Comment alors articuler le respect des droits de la défense de l’employeur et la protection du secret médical ?
La Cour de cassation et son revirement de jurisprudence
La Cour de cassation a, au cours de ces dernières années, adopté différentes positions sur cette problématique.
Elle avait eu l’occasion de faire primer le secret médical en considérant que des examens médicaux n’avaient pas à figurer dans le dossier de la caisse6. Mais, concernant plus spécifiquement l’examen audiométrique prévu au tableau n°42 des maladies professionnelles, la Cour de cassation avait, en revanche, estimé que cet examen « échappe au secret médical » en considérant qu’il s’agit d’un « élément nécessaire à la réunion des conditions du tableau n°42 ».
Dans notre affaire, la Cour de cassation n’a pas suivi sa dernière jurisprudence en estimant que « l’audiogramme mentionné au tableau n°42 des maladies professionnelles constitue un élément du diagnostic couvert par le secret médical, de sorte qu’il n’a pas à figurer dans les pièces du dossier constitué par les services administratifs de la caisse ».

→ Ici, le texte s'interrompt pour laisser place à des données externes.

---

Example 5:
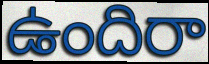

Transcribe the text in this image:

ఉందిరాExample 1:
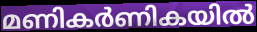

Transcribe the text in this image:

മണികർണികയിൽ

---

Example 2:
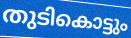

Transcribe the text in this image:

തുടികൊട്ടും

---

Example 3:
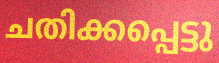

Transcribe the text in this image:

ചതിക്കപ്പെട്ടു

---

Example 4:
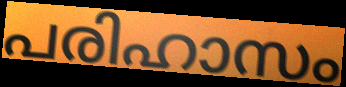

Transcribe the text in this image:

പരിഹാസം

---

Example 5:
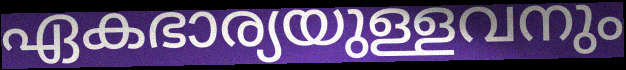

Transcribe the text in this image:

ഏകഭാര്യയുള്ളവനുംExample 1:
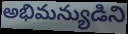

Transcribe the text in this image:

అభిమన్యుడిని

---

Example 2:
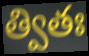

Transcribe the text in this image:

త్వితః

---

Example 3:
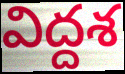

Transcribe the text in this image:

విద్దశ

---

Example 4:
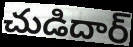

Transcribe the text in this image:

చుడిదార్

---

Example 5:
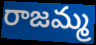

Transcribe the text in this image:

రాజమ్మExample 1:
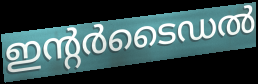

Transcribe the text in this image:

ഇന്റർടൈഡൽ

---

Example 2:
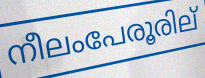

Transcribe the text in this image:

നീലംപേരൂരില്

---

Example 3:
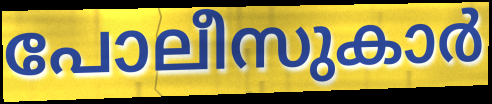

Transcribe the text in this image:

പോലീസുകാർ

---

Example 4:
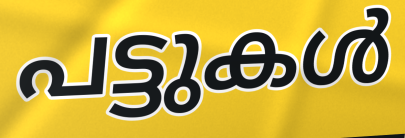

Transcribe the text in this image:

പട്ടുകൾ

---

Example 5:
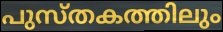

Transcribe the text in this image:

പുസ്തകത്തിലുംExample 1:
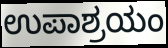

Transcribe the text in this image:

ಉಪಾಶ್ರಯಂ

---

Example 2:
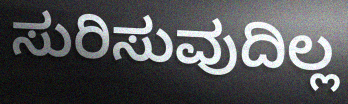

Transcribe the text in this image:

ಸುರಿಸುವುದಿಲ್ಲ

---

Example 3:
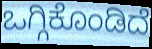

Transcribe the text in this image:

ಒಗ್ಗಿಕೊಂಡಿದೆ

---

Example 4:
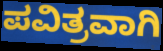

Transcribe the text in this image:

ಪವಿತ್ರವಾಗಿ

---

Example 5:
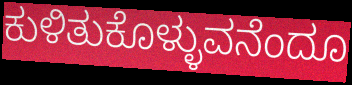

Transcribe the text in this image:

ಕುಳಿತುಕೊಳ್ಳುವನೆಂದೂ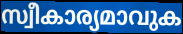
സ്വീകാര്യമാവുക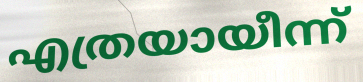
എത്രയായീന്ന്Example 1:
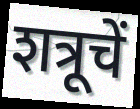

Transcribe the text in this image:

शत्रूचें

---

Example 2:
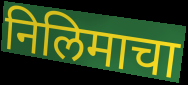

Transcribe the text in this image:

निलिमाचा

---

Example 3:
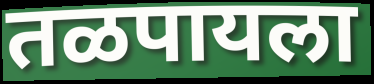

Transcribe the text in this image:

तळपायला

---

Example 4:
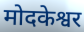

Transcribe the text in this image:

मोदकेश्वर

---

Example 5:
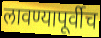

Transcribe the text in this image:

लावण्यापूर्वीच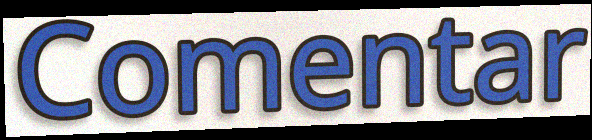
Comentar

La Cour de cassation a notamment justifié son « revirement de jurisprudence » comme suit :
- Sa jurisprudence passée [faisant échapper l’examen audiométrique au secret médical] pose des difficultés « au regard des obligations déontologiques auxquelles sont soumis les professionnels de santé» ;
- L’équilibre entre le droit de la victime – le salarié – au respect du secret médical et le droit de l’employeur à une procédure contradictoire est « préservé par la possibilité pour l’employeur contestant le caractère professionnel de la maladie de solliciter du juge la désignation d’un expert à qui seront remises les pièces composant le dossier médical de la victime»7.
Ce que l’on peut retenir de cette décision.

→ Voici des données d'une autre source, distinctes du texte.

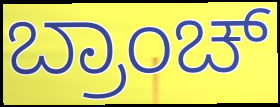
ಬ್ರಾಂಚ್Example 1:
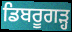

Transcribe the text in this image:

ਡਿਬਰੂਗੜ੍ਹ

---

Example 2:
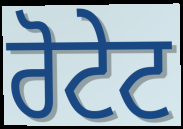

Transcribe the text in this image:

ਰੋਟੇਟ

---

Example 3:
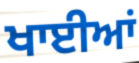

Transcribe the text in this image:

ਖਾਈਆਂ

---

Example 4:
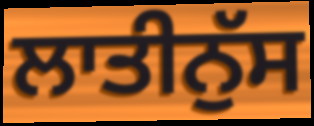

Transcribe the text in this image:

ਲਾਤੀਨੁੱਸ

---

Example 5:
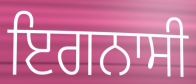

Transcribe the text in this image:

ਇਗਨਾਸੀ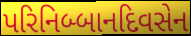
પરિનિબ્બાનદિવસેનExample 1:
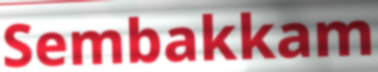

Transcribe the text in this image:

Sembakkam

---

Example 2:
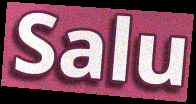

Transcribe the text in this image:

Salu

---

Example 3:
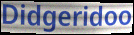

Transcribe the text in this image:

Didgeridoo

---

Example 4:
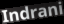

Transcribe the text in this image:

Indrani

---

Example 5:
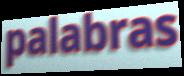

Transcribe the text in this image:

palabrasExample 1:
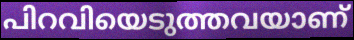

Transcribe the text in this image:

പിറവിയെടുത്തവയാണ്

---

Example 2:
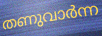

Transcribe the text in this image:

തണുവാർന്ന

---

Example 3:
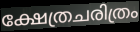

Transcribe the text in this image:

ക്ഷേത്രചരിത്രം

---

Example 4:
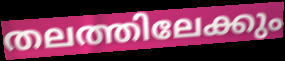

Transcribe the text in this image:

തലത്തിലേക്കും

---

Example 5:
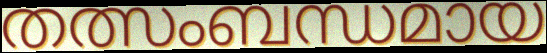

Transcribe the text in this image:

തത്സംബന്ധമായ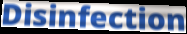
Disinfection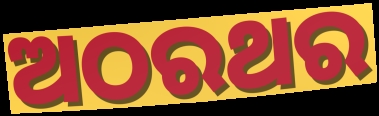
ଅଠରଥର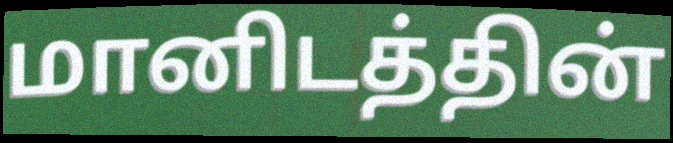
மானிடத்தின்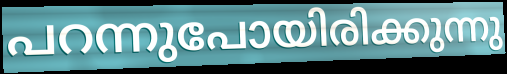
പറന്നുപോയിരിക്കുന്നുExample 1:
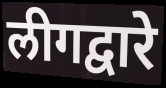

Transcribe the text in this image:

लीगद्वारे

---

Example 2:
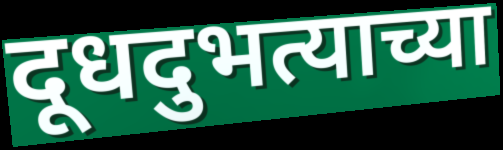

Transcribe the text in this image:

दूधदुभत्याच्या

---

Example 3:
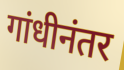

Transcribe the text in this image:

गांधीनंतर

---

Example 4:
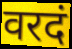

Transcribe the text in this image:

वरदं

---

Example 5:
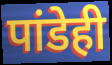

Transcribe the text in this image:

पांडेही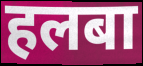
हलबाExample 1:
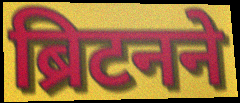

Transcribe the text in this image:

ब्रिटनने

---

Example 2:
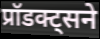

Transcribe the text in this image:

प्रॉडक्ट्सने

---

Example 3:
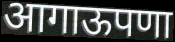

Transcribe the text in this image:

आगाऊपणा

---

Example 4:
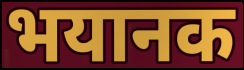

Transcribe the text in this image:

भयानक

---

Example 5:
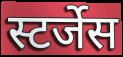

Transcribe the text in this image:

स्टर्जेस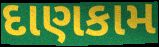
દાણકામ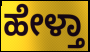
ಹೇಳ್ತಾ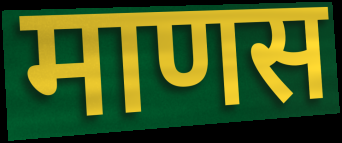
माणस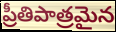
ప్రీతిపాత్రమైనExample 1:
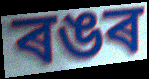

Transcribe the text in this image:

ৰঙৰ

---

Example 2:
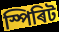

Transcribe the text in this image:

স্পিৰিট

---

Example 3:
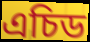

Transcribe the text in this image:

এচিড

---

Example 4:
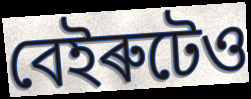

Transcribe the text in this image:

বেইৰুটেও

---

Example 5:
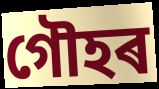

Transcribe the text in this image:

গৌহৰ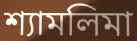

Les éléments de diagnostics (examens médicaux), y compris ceux visés dans les tableaux de maladie professionnelle, n’ont pas à figurer dans le dossier de la caisse d’assurance maladie et, ainsi, n’ont pas à être communiqués à l’employeur.

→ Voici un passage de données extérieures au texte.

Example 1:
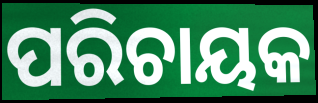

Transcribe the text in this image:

ପରିଚାୟକ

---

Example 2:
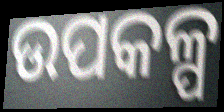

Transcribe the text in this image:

ଉପକଳ୍ପ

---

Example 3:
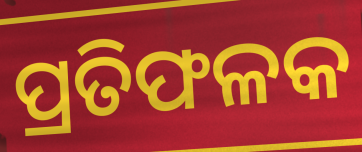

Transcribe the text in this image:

ପ୍ରତିଫଳକ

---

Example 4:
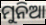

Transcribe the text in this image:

ମୁନିଆ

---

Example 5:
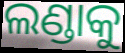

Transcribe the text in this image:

ଲଣ୍ଡାକୁ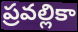
ప్రవల్లికాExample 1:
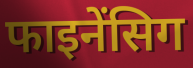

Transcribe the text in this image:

फाइनेंसिग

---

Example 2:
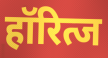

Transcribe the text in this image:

हॉरित्ज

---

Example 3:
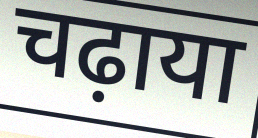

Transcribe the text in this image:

चढ़ाया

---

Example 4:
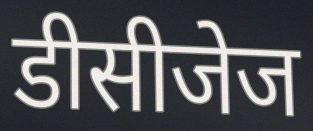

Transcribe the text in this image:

डीसीजेज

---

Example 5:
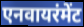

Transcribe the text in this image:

एनवायरंमेंट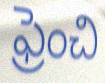
ఫ్రెంచి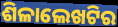
ଶିଳାଲେଖଟିର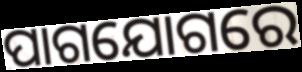
ପାଗଯୋଗରେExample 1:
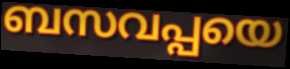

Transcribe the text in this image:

ബസവപ്പയെ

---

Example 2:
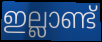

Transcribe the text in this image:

ഇല്ലാണ്ട്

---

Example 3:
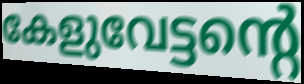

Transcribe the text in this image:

കേളുവേട്ടന്റെ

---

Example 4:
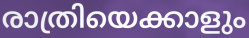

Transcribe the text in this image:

രാത്രിയെക്കാളും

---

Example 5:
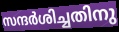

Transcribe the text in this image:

സന്ദർശിച്ചതിനു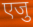
एजु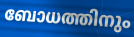
ബോധത്തിനും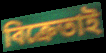
বিক্ৰেতাই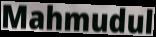
MahmudulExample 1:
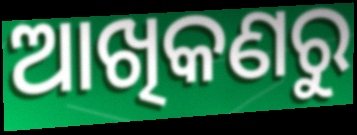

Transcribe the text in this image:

ଆଖିକଣରୁ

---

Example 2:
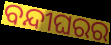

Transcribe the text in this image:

ବନ୍ଦୀଘରର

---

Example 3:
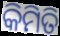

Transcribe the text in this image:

କିମିତି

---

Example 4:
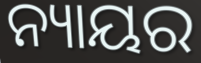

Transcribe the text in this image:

ନ୍ୟାୟର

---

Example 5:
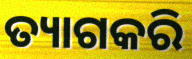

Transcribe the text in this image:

ତ୍ୟାଗକରି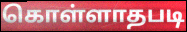
கொள்ளாதபடிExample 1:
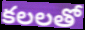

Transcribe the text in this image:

కలలతో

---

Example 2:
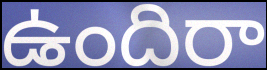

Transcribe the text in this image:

ఉందిరా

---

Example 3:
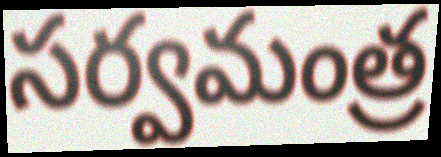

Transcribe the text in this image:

సర్వమంత్ర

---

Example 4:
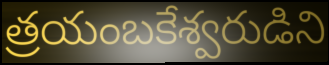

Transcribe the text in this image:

త్రయంబకేశ్వరుడిని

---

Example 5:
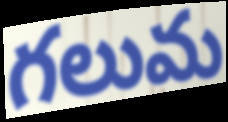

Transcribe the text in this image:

గలుమ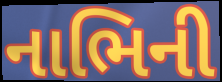
નાભિની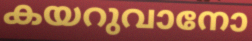
കയറുവാനോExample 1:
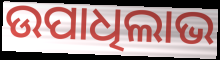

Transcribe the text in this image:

ଉପାଧିଲାଭ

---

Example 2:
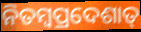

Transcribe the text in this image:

ନିତମ୍ବପ୍ରଦେଶାତ୍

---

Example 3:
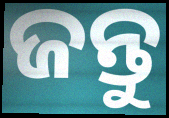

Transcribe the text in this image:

ଜନ୍ତୁ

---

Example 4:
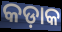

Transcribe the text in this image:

କଡ଼ାକ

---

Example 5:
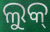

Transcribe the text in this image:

ଲୁକ୍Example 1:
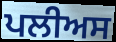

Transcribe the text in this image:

ਪਲੀਅਸ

Cette décision confirme la portée large du secret médical. En effet, l’employeur, qui ne peut accéder directement aux examens médicaux justificatifs, devra, en cas de difficulté/contestation s’en remettre à une expertise médicale (l’expert désigné pourra, quant à lui, être destinataire des examens médicaux).
Notes :
1 Cass. Civ. 3ème, 13 juin 2024, n°22-15.721.
2 Pour mémoire, une maladie professionnelle est considérée comme telle, soit parce qu’elle figure dans le tableau des maladies professionnelles (ces maladies étant présumées avoir été contractées dans le cadre professionnel si elles répondent aux conditions figurant audit tableau), soit parce qu’elles répondent à des conditions strictes (maladies essentiellement et directement causées par le travail habituel et entraînant le décès ou une incapacité permanente d’au moins 25%).
3 Article R.461-9 du Code de la sécurité sociale.
4 Article R.441-14 du Code de la sécurité sociale.
5 Article R.441-14 du Code de la sécurité sociale.
6 Exemples : Cass. Civ. 2ème, 17 janvier 2008, n°07-13.356 ; Cass. Civ. 2ème, 5 avril 2012, 10-28.484 ; Cass. Civ. 2ème, 30 mars 2017, 16-14.674 ; Cass. Civ. 2ème, 29 mai 2019, n° 18-14.811.
7 Dans ce sens : CEDH, décision du 27 mars 2012, Eternit c. France, n° 20041/10.